🤖 AI Summary
To address the need for interpretable understanding of functional regions (e.g., graspable or pressable areas) in robotic autonomous manipulation and human–robot interaction, this paper introduces the first 3D point-cloud-based functional region detection method. It pioneers the integration of probabilistic prototype learning into this task. Built upon a PointNet++ backbone, the approach jointly learns functional region localization and human-interpretable explanations via probabilistic prototype matching, soft attention mechanisms, and local geometric encoding. Unlike black-box models, it achieves state-of-the-art accuracy on 3D-AffordanceNet (improving mAP by 1.2%), while simultaneously generating faithful, semantically grounded explanations: each predicted region is explicitly linked to a human-understandable training prototype (e.g., “similar to a canonical grasping prototype”). This work establishes a novel, trustworthy paradigm for explainable 3D functional reasoning.
📝 Abstract
Robotic agents need to understand how to interact with objects in their environment, both autonomously and during human-robot interactions.
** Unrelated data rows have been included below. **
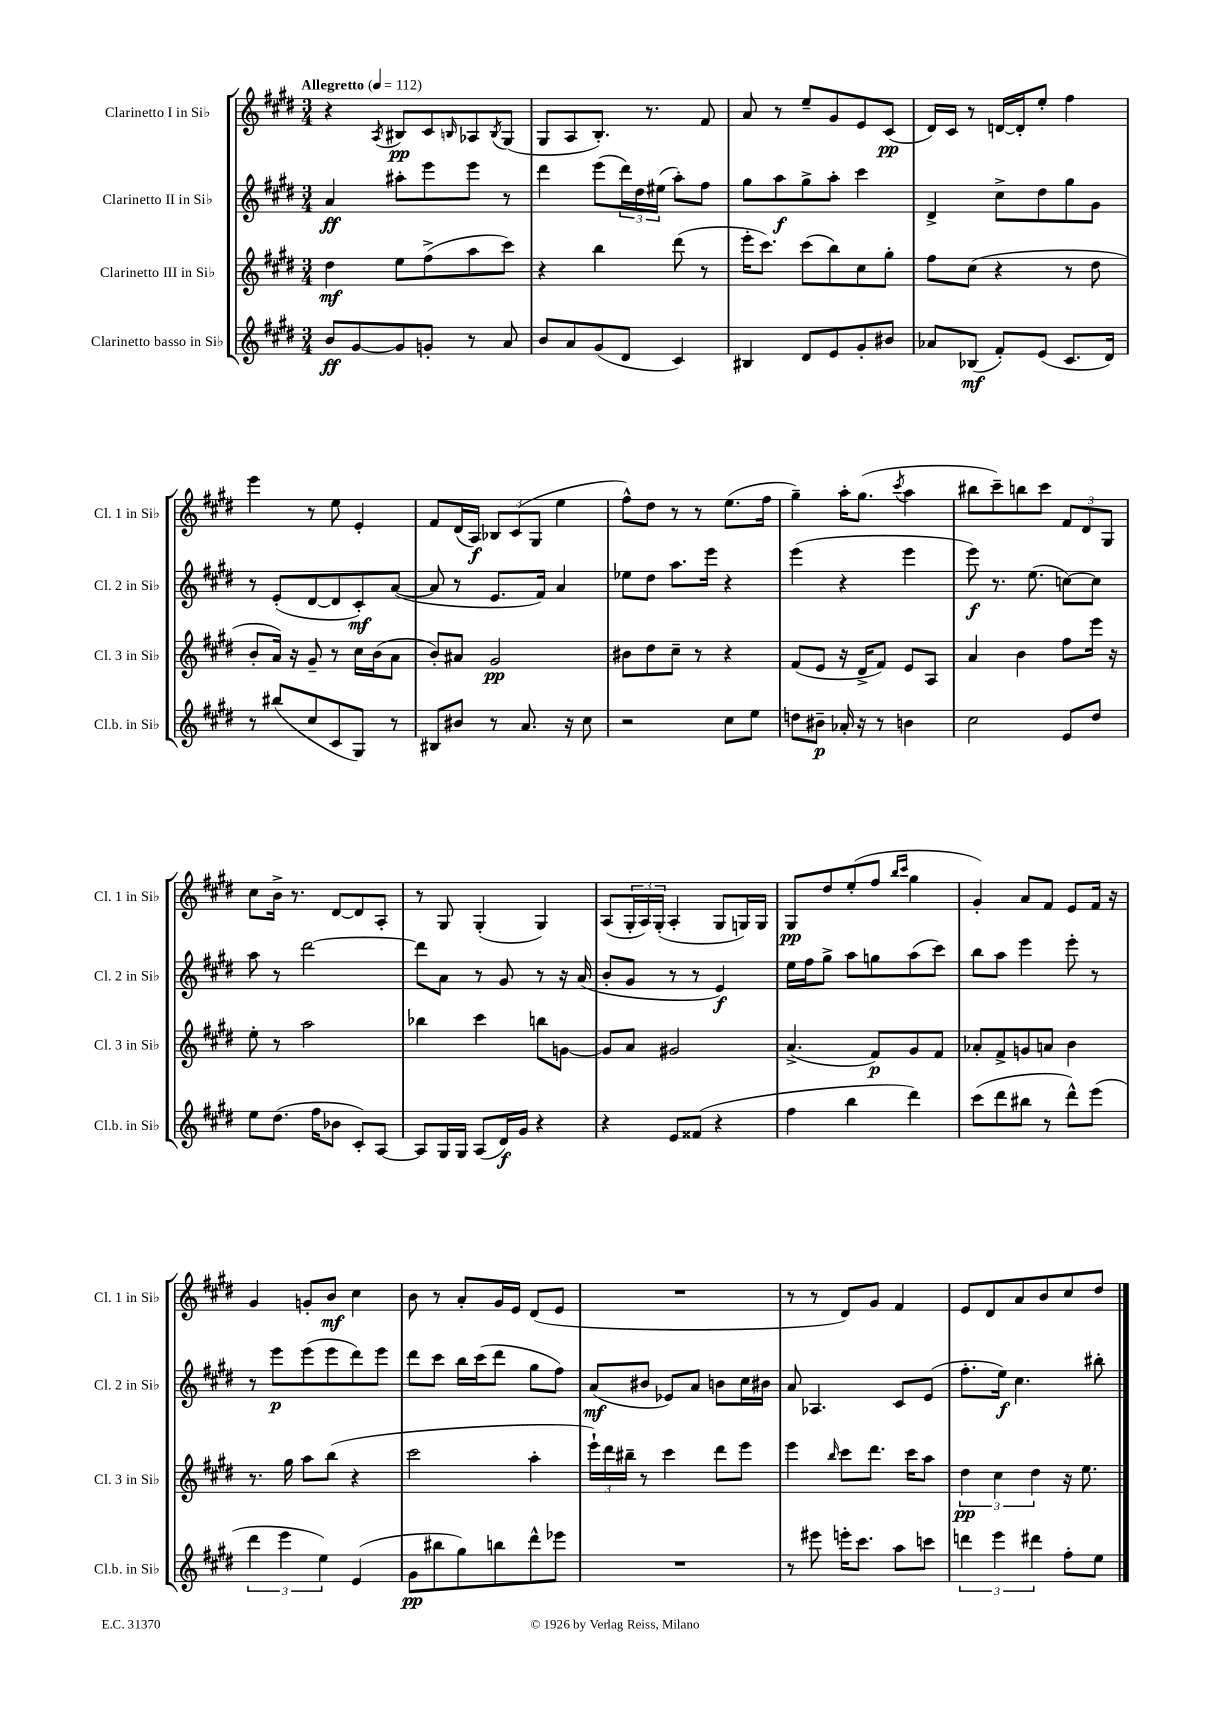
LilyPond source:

<<
\new StaffGroup <<
\new Staff = "s0" \with { instrumentName = "Clarinetto I in Sib" shortInstrumentName = "Cl. 1 in Sib" } {
    \clef treble \key e \major \numericTimeSignature \time 3/4 \tempo "Allegretto" 4 = 112
    r4 \acciaccatura { a8 } bis8\pp cis'8 \grace { b16 } aes8 \acciaccatura { b8 } gis8( |
    gis8 a8 b8.-.) r8. fis'8 |
    a'8 r8 e''8-- gis'8 e'8 cis'8\pp( |
    dis'16) cis'16 r8 d'16~ d'16-. e''8-. fis''4 |
    e'''4 r8 e''8 e'4-. |
    fis'8 dis'16( a16\f) \tuplet 3/2 { bes8 cis'8( gis8 } e''4 |
    fis''8-^) dis''8 r8 r8 e''8.( fis''16 |
    gis''4--) a''16-. gis''8.( \acciaccatura { cis'''8 } a''4 |
    bis''8 cis'''8--) b''8 cis'''8 \tuplet 3/2 { fis'8 dis'8 gis8 } |
    cis''8 b'16-> r8. dis'8~ dis'8 a8-. |
    r8 gis8 gis4-.( gis4) |
    a8( \tuplet 3/2 { gis16-. a16) gis16-.( } a4-. gis8 g16) g16 |
    gis8\pp dis''8 e''8-.( fis''8 \grace { b''16 cis'''16 } gis''4 |
    gis'4-.) a'8 fis'8 e'8 fis'16 r16 |
    gis'4 g'8-. b'8\mf cis''4 |
    b'8 r8 a'8-. gis'16 e'16 dis'8( e'8 |
    R2. |
    r8 r8 dis'8) gis'8 fis'4 |
    e'8 dis'8 a'8 b'8 cis''8 dis''8 \bar "|." |
}
\new Staff = "s1" \with { instrumentName = "Clarinetto II in Sib" shortInstrumentName = "Cl. 2 in Sib" } {
    \clef treble \key e \major \numericTimeSignature \time 3/4
    a'4\ff ais''8-. e'''8 e'''8 r8 |
    dis'''4 e'''8( \tuplet 3/2 { dis'''16) dis''16 eis''16( } a''8-.) fis''8 |
    gis''8 a''8\f gis''8-> a''8-. cis'''4 |
    dis'4-> cis''8-> dis''8 gis''8 gis'8 |
    r8 e'8-.( dis'8~ dis'8 cis'8-.\mf) a'8~( |
    a'8 r8 e'8. fis'16) a'4 |
    ees''8 dis''8 a''8. e'''16 r4 |
    e'''4( r4 e'''4 |
    e'''8\f) r8. e''8.( c''8~) c''8 |
    a''8 r8 dis'''2~ |
    dis'''8 a'8 r8 gis'8 r8 r16 a'16( |
    b'8-. gis'8 r8 r8 e'4\f) |
    e''16 fis''16 gis''8-> a''8 g''8 a''8( cis'''8) |
    b''8 a''8 e'''4 e'''8-. r8 |
    r8 e'''8\p e'''8( e'''8 dis'''8) e'''8 |
    dis'''8 cis'''8 b''16 cis'''16( dis'''8 gis''8 fis''8) |
    a'8\mf( bis'8 ees'8) a'8 b'8 cis''16 bis'16 |
    a'8 aes4. cis'8 e'8( |
    fis''8.-. e''16\f) cis''4. bis''8-. \bar "|." |
}
\new Staff = "s2" \with { instrumentName = "Clarinetto III in Sib" shortInstrumentName = "Cl. 3 in Sib" } {
    \clef treble \key e \major \numericTimeSignature \time 3/4
    dis''4\mf e''8 fis''8->( a''8 cis'''8) |
    r4 b''4 dis'''8( r8 |
    e'''16-. cis'''8.) cis'''8( b''8) cis''8 gis''8-. |
    fis''8 cis''8( r4 r8 dis''8 |
    b'8-. a'16) r16 gis'8-- r8 cis''16 b'16( a'8 |
    b'8-.) ais'8 gis'2\pp |
    bis'8 dis''8 cis''8-- r8 r4 |
    fis'8( e'8 r16 dis'16-> fis'8) e'8 a8 |
    a'4 b'4 fis''8 e'''16 r16 |
    e''8-. r8 a''2 |
    bes''4 cis'''4 b''8 g'8~ |
    g'8 a'8 gis'2 |
    a'4.->( fis'8\p) gis'8 fis'8 |
    aes'8-. fis'8-> g'8 a'8 b'4 |
    r8. gis''16 a''8 b''8( r4 |
    cis'''2 a''4-. |
    \tuplet 3/2 { e'''16-!) dis'''16 bis''16-- } r8 cis'''4 dis'''8 e'''8 |
    e'''4 \grace { b''16 } cis'''8 dis'''8. cis'''16 a''8 |
    \tuplet 3/2 { dis''4\pp cis''4 dis''4 } r16 e''8. \bar "|." |
}
\new Staff = "s3" \with { instrumentName = "Clarinetto basso in Sib" shortInstrumentName = "Cl.b. in Sib" } {
    \clef treble \key e \major \numericTimeSignature \time 3/4
    b'8\ff gis'8~ gis'8 g'8-. r8 a'8 |
    b'8 a'8 gis'8( dis'8 cis'4) |
    bis4 dis'8 e'8 gis'8-. bis'8 |
    aes'8 bes8\mf( fis'8-.) e'8( cis'8. dis'16) |
    r8 bis''8( cis''8 cis'8 gis8) r8 |
    bis8 bis'8 r8 a'8. r16 cis''8 |
    r2 cis''8 e''8 |
    d''8 bis'8--\p aes'16-. r16 r8 b'4 |
    cis''2 e'8 dis''8 |
    e''8 dis''8.( fis''16 bes'8 cis'8-.) a8~ |
    a8 gis16 gis16 a8( dis'16\f) gis'16 r4 |
    r4 e'8 fisis'8( r4 |
    fis''4 b''4 dis'''4) |
    cis'''8( dis'''8 bis''8 r8 dis'''8-^) e'''8( |
    \tuplet 3/2 { dis'''4 e'''4 e''4) } e'4( |
    gis'8\pp bis''8 gis''8) b''8 dis'''8-^ ees'''8 |
    R2. |
    r8 eis'''8 e'''16-. cis'''8. a''8 c'''8 |
    \tuplet 3/2 { d'''4 e'''4 dis'''4 } fis''8-. e''8 \bar "|." |
}
>>
>>
\layout { \context { \Score \remove "Bar_number_engraver" } }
Affordance detection on 3D point clouds, which identifies object regions that allow specific interactions, has traditionally relied on deep learning models like PointNet++, DGCNN, or PointTransformerV3. However, these models operate as black boxes, offering no insight into their decision-making processes. Prototypical Learning methods, such as ProtoPNet, provide an interpretable alternative to black-box models by employing a"this looks like that"case-based reasoning approach. However, they have been primarily applied to image-based tasks. In this work, we apply prototypical learning to models for affordance detection on 3D point clouds. Experiments on the 3D-AffordanceNet benchmark dataset show that prototypical models achieve competitive performance with state-of-the-art black-box models and offer inherent interpretability. This makes prototypical models a promising candidate for human-robot interaction scenarios that require increased trust and safety.